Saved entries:
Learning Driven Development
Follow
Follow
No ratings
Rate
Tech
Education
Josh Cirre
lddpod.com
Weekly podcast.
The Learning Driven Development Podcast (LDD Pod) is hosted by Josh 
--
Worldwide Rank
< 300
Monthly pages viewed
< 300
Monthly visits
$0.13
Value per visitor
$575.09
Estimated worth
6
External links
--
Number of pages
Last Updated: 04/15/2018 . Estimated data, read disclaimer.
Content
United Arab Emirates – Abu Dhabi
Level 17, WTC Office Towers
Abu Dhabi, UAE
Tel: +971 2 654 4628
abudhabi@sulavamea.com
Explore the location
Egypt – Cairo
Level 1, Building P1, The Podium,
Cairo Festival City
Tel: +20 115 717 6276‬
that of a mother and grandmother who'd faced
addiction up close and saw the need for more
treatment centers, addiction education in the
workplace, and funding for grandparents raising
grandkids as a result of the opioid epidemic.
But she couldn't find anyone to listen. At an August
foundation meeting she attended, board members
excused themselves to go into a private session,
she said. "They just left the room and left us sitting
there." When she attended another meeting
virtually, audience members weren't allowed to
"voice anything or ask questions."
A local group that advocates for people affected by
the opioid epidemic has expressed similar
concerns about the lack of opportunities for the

## Exercise
Lines with "that" in the records: how many are there? Give only the number.

## Written response
2